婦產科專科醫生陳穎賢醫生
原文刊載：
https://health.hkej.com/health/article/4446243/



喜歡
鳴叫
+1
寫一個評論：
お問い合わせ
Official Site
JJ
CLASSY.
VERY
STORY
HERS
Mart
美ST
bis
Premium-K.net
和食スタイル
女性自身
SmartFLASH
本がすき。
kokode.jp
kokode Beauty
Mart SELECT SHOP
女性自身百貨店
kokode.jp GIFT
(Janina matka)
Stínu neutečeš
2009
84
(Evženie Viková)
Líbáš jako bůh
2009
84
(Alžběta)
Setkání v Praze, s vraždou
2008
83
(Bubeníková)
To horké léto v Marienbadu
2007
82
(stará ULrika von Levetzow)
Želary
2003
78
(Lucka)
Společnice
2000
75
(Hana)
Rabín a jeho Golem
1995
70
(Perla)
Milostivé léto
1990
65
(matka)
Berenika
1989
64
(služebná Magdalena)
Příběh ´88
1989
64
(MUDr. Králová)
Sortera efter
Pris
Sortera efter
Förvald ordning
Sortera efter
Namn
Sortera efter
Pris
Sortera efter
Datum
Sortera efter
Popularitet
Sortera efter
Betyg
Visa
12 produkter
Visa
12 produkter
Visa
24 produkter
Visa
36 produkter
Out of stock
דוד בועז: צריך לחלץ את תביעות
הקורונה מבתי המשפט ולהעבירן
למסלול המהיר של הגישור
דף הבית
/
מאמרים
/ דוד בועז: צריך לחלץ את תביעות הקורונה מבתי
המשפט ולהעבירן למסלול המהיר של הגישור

_ _ _ _

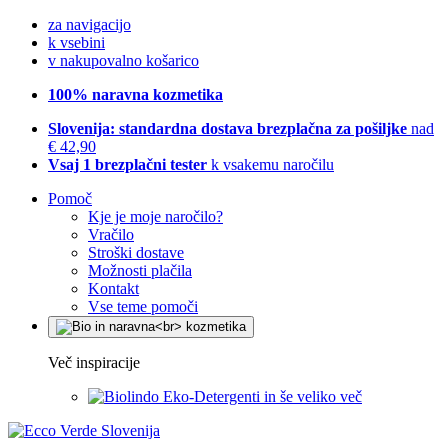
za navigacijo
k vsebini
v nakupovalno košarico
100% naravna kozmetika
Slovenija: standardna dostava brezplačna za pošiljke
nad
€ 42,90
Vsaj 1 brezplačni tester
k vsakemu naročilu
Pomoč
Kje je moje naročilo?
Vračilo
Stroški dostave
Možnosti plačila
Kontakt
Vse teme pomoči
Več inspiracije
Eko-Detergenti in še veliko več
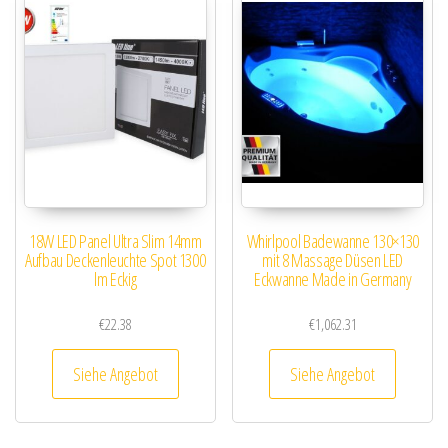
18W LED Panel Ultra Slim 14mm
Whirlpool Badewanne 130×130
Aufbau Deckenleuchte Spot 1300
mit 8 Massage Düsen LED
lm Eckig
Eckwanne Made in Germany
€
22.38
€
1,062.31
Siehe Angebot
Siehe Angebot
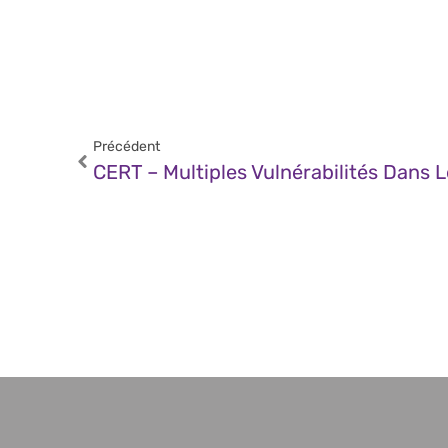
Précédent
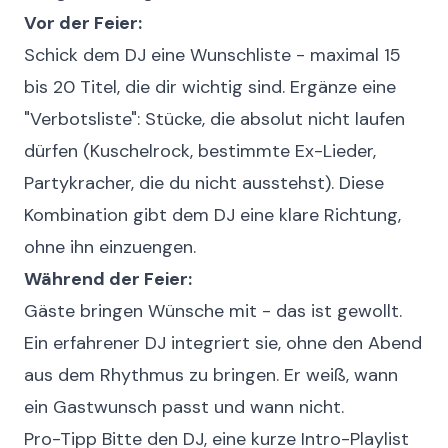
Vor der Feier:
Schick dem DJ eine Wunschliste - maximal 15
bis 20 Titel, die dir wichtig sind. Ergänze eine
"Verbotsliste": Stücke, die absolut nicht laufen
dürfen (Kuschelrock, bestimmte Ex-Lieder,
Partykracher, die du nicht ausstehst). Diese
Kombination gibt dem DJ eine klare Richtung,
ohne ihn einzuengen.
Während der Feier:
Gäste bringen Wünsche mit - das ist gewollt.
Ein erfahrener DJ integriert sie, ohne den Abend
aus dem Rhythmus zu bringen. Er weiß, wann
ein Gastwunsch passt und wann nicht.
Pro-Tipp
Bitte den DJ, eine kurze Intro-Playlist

_ _ _ _

## Task instructions:
Using the material above, transcribe exactly the lines from the line with "Premium-K.net" to the line with "המשפט ולהעבירן למסלול המהיר של הגישור"; both count, and nothing else goes in.

## Response to this task:
Premium-K.net
和食スタイル
女性自身
SmartFLASH
本がすき。
kokode.jp
kokode Beauty
Mart SELECT SHOP
女性自身百貨店
kokode.jp GIFT
(Janina matka)
Stínu neutečeš
2009
84
(Evženie Viková)
Líbáš jako bůh
2009
84
(Alžběta)
Setkání v Praze, s vraždou
2008
83
(Bubeníková)
To horké léto v Marienbadu
2007
82
(stará ULrika von Levetzow)
Želary
2003
78
(Lucka)
Společnice
2000
75
(Hana)
Rabín a jeho Golem
1995
70
(Perla)
Milostivé léto
1990
65
(matka)
Berenika
1989
64
(služebná Magdalena)
Příběh ´88
1989
64
(MUDr. Králová)
Sortera efter
Pris
Sortera efter
Förvald ordning
Sortera efter
Namn
Sortera efter
Pris
Sortera efter
Datum
Sortera efter
Popularitet
Sortera efter
Betyg
Visa
12 produkter
Visa
12 produkter
Visa
24 produkter
Visa
36 produkter
Out of stock
דוד בועז: צריך לחלץ את תביעות
הקורונה מבתי המשפט ולהעבירן
למסלול המהיר של הגישור
דף הבית
/
מאמרים
/ דוד בועז: צריך לחלץ את תביעות הקורונה מבתי
המשפט ולהעבירן למסלול המהיר של הגישור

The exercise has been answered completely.